18. Het beroep van eiseres is ongegrond. Dit betekent dat zij geen gelijk krijgt. Omdat eiseres in beroep geen gelijk krijgt, worden de door haar gemaakte proceskosten of het betaalde griffierecht niet vergoed.

Beslissing

De rechtbank verklaart het beroep ongegrond.
Deze uitspraak is gedaan op 20 januari 2023 door mr. J.M.C. Schuurman-Kleijberg, rechter, in aanwezigheid van mr. E.H. Maas, griffier.
griffier
rechter
De uitspraak is verzonden op
en zal binnen een week na deze datum openbaar gemaakt worden door publicatie op rechtspraak.nl.

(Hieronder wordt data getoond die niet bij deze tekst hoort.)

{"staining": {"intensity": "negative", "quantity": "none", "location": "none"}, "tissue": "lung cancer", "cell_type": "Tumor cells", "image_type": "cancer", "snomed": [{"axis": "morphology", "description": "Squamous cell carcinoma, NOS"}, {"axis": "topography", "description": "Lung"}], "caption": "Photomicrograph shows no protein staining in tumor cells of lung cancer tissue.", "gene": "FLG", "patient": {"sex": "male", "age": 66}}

Informatie over hoger beroep

Een partij die het niet eens is met deze uitspraak, kan een hogerberoepschrift sturen naar de Centrale Raad van Beroep waarin wordt uitgelegd waarom deze partij het niet eens is met deze uitspraak. Het hogerberoepschrift moet worden ingediend binnen zes weken na de dag waarop deze uitspraak is verzonden. Kan de indiener de behandeling van het hoger beroep niet afwachten, omdat de zaak spoed heeft, dan kan de indiener de voorzieningenrechter van de Centrale Raad van Beroep vragen om een voorlopige voorziening (een tijdelijke maatregel) te treffen.